» **WHAT YOU ARE ASKED TO DO**
Write out the data again in full, keeping every character the same.

» **INPUT MATERIAL**

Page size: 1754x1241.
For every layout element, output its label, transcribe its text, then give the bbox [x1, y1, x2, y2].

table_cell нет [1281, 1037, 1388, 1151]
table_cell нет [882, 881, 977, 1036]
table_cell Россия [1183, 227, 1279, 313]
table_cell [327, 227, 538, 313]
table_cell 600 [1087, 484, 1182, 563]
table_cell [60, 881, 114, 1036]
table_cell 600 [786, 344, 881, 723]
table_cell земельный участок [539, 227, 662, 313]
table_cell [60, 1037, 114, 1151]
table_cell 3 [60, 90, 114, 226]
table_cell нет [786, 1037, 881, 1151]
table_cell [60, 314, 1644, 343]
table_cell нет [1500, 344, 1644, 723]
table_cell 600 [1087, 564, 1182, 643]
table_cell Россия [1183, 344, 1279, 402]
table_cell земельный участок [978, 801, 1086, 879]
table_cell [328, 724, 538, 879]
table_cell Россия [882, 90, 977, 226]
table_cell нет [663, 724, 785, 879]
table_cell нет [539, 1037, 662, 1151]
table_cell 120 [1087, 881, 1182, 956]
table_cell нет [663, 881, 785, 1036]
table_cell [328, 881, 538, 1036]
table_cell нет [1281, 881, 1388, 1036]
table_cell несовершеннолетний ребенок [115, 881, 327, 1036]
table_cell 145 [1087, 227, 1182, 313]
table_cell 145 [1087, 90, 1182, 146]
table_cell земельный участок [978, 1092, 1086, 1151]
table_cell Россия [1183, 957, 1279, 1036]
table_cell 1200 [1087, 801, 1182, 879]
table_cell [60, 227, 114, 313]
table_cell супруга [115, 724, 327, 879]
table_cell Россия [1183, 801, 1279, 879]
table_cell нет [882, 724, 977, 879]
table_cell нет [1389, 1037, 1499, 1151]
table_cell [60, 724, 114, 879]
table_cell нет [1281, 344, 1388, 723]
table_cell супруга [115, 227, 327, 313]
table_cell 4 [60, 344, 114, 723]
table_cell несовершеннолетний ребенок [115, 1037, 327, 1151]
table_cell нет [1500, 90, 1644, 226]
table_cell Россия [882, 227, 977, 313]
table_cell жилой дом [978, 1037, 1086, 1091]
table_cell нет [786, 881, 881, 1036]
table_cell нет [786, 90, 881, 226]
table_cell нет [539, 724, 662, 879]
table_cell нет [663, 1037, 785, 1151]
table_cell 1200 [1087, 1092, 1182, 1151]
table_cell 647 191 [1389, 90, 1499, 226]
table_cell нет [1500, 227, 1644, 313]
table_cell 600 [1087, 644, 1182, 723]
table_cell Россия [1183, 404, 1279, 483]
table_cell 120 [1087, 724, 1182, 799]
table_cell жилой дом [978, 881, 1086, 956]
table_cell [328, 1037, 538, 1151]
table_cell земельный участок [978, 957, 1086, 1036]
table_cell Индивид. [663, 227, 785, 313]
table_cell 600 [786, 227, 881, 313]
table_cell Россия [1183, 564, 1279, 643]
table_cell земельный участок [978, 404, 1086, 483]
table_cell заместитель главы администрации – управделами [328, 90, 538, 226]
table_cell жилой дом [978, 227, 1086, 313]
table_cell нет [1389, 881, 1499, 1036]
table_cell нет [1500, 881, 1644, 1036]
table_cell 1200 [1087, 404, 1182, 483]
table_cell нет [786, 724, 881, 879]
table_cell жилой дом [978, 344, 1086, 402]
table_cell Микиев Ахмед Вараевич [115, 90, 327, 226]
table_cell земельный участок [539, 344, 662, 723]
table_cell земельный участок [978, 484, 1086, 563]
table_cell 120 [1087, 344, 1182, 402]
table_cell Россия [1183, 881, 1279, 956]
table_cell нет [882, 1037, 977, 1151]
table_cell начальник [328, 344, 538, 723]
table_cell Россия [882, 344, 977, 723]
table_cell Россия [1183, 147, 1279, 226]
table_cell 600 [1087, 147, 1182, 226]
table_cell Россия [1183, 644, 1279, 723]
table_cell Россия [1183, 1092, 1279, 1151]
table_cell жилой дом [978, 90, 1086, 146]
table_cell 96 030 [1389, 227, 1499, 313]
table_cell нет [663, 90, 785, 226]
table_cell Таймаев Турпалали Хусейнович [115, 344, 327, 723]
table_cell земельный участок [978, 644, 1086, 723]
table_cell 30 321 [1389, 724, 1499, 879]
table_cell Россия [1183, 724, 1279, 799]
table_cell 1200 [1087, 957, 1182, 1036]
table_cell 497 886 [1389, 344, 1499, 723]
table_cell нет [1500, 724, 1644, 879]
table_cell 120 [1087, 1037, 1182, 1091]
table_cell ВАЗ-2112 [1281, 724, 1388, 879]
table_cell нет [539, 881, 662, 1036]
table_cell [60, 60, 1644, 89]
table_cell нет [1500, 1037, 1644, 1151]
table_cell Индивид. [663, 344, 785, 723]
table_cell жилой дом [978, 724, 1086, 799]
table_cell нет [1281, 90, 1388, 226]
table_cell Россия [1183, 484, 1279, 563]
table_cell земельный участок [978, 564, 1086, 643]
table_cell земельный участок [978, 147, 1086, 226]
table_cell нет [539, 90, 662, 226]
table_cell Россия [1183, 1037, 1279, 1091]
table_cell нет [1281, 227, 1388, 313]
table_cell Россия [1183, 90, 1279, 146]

» **EXERCISE OUTPUT**
Page size: 1754x1241.
For every layout element, output its label, transcribe its text, then give the bbox [x1, y1, x2, y2].

table_cell нет [1281, 1037, 1388, 1151]
table_cell нет [882, 881, 977, 1036]
table_cell Россия [1183, 227, 1279, 313]
table_cell [327, 227, 538, 313]
table_cell 600 [1087, 484, 1182, 563]
table_cell [60, 881, 114, 1036]
table_cell 600 [786, 344, 881, 723]
table_cell земельный участок [539, 227, 662, 313]
table_cell [60, 1037, 114, 1151]
table_cell 3 [60, 90, 114, 226]
table_cell нет [786, 1037, 881, 1151]
table_cell [60, 314, 1644, 343]
table_cell нет [1500, 344, 1644, 723]
table_cell 600 [1087, 564, 1182, 643]
table_cell Россия [1183, 344, 1279, 402]
table_cell земельный участок [978, 801, 1086, 879]
table_cell [328, 724, 538, 879]
table_cell Россия [882, 90, 977, 226]
table_cell нет [663, 724, 785, 879]
table_cell нет [539, 1037, 662, 1151]
table_cell 120 [1087, 881, 1182, 956]
table_cell нет [663, 881, 785, 1036]
table_cell [328, 881, 538, 1036]
table_cell нет [1281, 881, 1388, 1036]
table_cell несовершеннолетний ребенок [115, 881, 327, 1036]
table_cell 145 [1087, 227, 1182, 313]
table_cell 145 [1087, 90, 1182, 146]
table_cell земельный участок [978, 1092, 1086, 1151]
table_cell Россия [1183, 957, 1279, 1036]
table_cell 1200 [1087, 801, 1182, 879]
table_cell [60, 227, 114, 313]
table_cell супруга [115, 724, 327, 879]
table_cell Россия [1183, 801, 1279, 879]
table_cell нет [882, 724, 977, 879]
table_cell нет [1389, 1037, 1499, 1151]
table_cell [60, 724, 114, 879]
table_cell нет [1281, 344, 1388, 723]
table_cell супруга [115, 227, 327, 313]
table_cell 4 [60, 344, 114, 723]
table_cell несовершеннолетний ребенок [115, 1037, 327, 1151]
table_cell нет [1500, 90, 1644, 226]
table_cell Россия [882, 227, 977, 313]
table_cell жилой дом [978, 1037, 1086, 1091]
table_cell нет [786, 881, 881, 1036]
table_cell нет [786, 90, 881, 226]
table_cell нет [539, 724, 662, 879]
table_cell нет [663, 1037, 785, 1151]
table_cell 1200 [1087, 1092, 1182, 1151]
table_cell 647 191 [1389, 90, 1499, 226]
table_cell нет [1500, 227, 1644, 313]
table_cell 600 [1087, 644, 1182, 723]
table_cell Россия [1183, 404, 1279, 483]
table_cell 120 [1087, 724, 1182, 799]
table_cell жилой дом [978, 881, 1086, 956]
table_cell [328, 1037, 538, 1151]
table_cell земельный участок [978, 957, 1086, 1036]
table_cell Индивид. [663, 227, 785, 313]
table_cell 600 [786, 227, 881, 313]
table_cell Россия [1183, 564, 1279, 643]
table_cell земельный участок [978, 404, 1086, 483]
table_cell заместитель главы администрации – управделами [328, 90, 538, 226]
table_cell жилой дом [978, 227, 1086, 313]
table_cell нет [1389, 881, 1499, 1036]
table_cell нет [1500, 881, 1644, 1036]
table_cell 1200 [1087, 404, 1182, 483]
table_cell нет [786, 724, 881, 879]
table_cell жилой дом [978, 344, 1086, 402]
table_cell Микиев Ахмед Вараевич [115, 90, 327, 226]
table_cell земельный участок [539, 344, 662, 723]
table_cell земельный участок [978, 484, 1086, 563]
table_cell 120 [1087, 344, 1182, 402]
table_cell Россия [1183, 881, 1279, 956]
table_cell нет [882, 1037, 977, 1151]
table_cell начальник [328, 344, 538, 723]
table_cell Россия [882, 344, 977, 723]
table_cell Россия [1183, 147, 1279, 226]
table_cell 600 [1087, 147, 1182, 226]
table_cell Россия [1183, 644, 1279, 723]
table_cell Россия [1183, 1092, 1279, 1151]
table_cell жилой дом [978, 90, 1086, 146]
table_cell 96 030 [1389, 227, 1499, 313]
table_cell нет [663, 90, 785, 226]
table_cell Таймаев Турпалали Хусейнович [115, 344, 327, 723]
table_cell земельный участок [978, 644, 1086, 723]
table_cell 30 321 [1389, 724, 1499, 879]
table_cell Россия [1183, 724, 1279, 799]
table_cell 1200 [1087, 957, 1182, 1036]
table_cell 497 886 [1389, 344, 1499, 723]
table_cell нет [1500, 724, 1644, 879]
table_cell 120 [1087, 1037, 1182, 1091]
table_cell ВАЗ-2112 [1281, 724, 1388, 879]
table_cell нет [539, 881, 662, 1036]
table_cell [60, 60, 1644, 89]
table_cell нет [1500, 1037, 1644, 1151]
table_cell Индивид. [663, 344, 785, 723]
table_cell жилой дом [978, 724, 1086, 799]
table_cell нет [1281, 90, 1388, 226]
table_cell Россия [1183, 484, 1279, 563]
table_cell земельный участок [978, 564, 1086, 643]
table_cell земельный участок [978, 147, 1086, 226]
table_cell нет [539, 90, 662, 226]
table_cell Россия [1183, 1037, 1279, 1091]
table_cell нет [1281, 227, 1388, 313]
table_cell Россия [1183, 90, 1279, 146]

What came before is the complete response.